An innovation strategy is also ‘urgently’ required to deliberately foster knowledge intensive urban hubs, and enable Kiwi cities to compete alongside the likes of Sydney, Melbourne, Singapore and London, while efforts must be made to have at least one globally high-ranked university here.

“Universities play a central role in the knowledge economy, both in the creation of new ideas and processes, and in creating the next-generation workforce for next-generation companies.

“Our top ranked University of Auckland is only the seventh highest ranked university in Australasia,” he notes.

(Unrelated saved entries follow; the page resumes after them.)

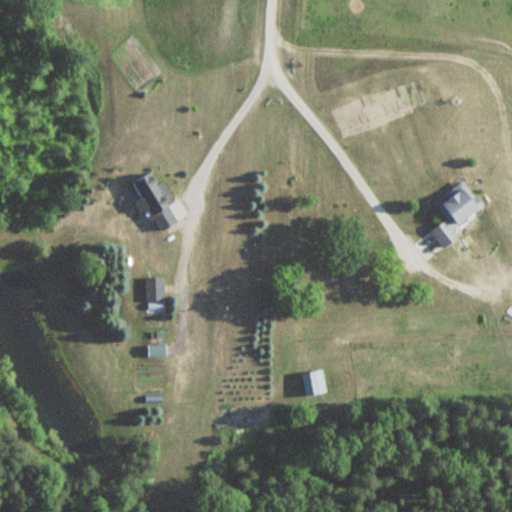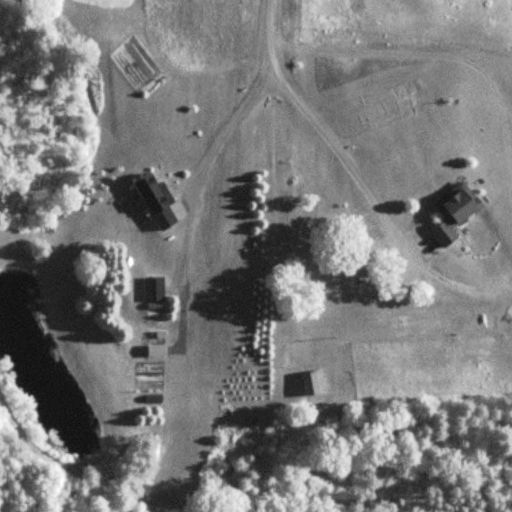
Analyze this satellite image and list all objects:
road: (240, 104)
road: (335, 151)
building: (154, 199)
building: (454, 212)
building: (153, 289)
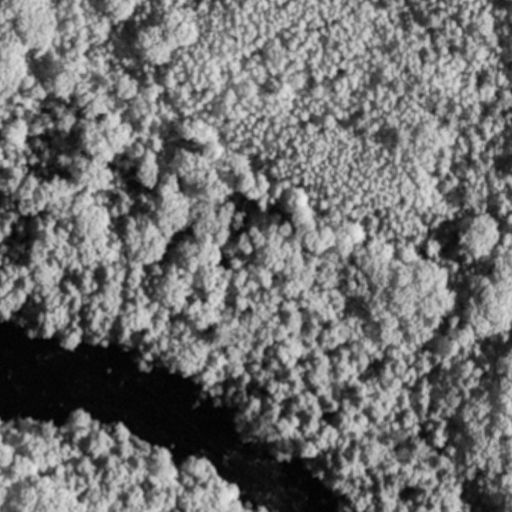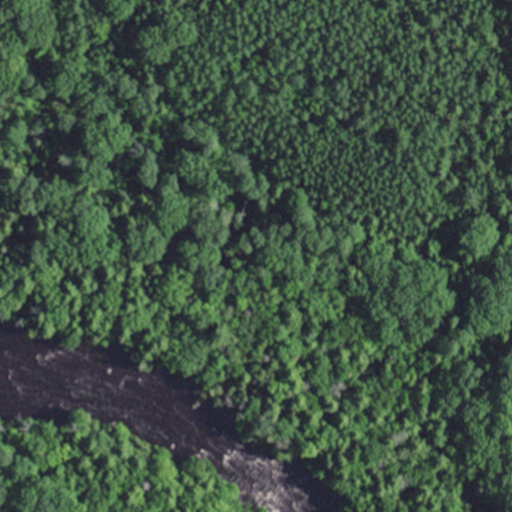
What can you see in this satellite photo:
river: (101, 376)
river: (250, 457)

At fault too, are outdated incentives and policies that promote competition between universities and government labs, rather than encouraging collaboration and coordination that they might compete together against the rest of the world.

While ‘every other advanced country’ accepts that public sector investment in R&D is core to economic growth, New Zealand’s public funding ‘lags badly’. In fact, it’s just 0.6 percent of GDP. Singapore, Denmark, Switzerland and Korea, in comparison invest nearly double that.

“Private sector investment will not grow until there is substantive upstream public sector investment,” Gluckman says.

The lack of strategic analysis is reflected in the lack of support for the university sector post-Covid – while other sectors have received taxpayer funding, the university sector hasn’t, something Gluckman says will almost certainly mean downsizing at the very time investment is most essential to New Zealand’s future and student demand is likely to grow.

A lack of action in areas such as digital governance, ethics and oversight, and the relegation of too many issues, including the country’s low productivity and a narrow view of our economic future, to the ‘too hard basket’ was also called out. “

“Covid has created an inflection point that provides an incentive to rethink our path ahead,” Gluckman says. It’s an opportunity we must not squander, but it’s also an opportunity that needs a coordinated strategy across many sectors of government and society, he notes.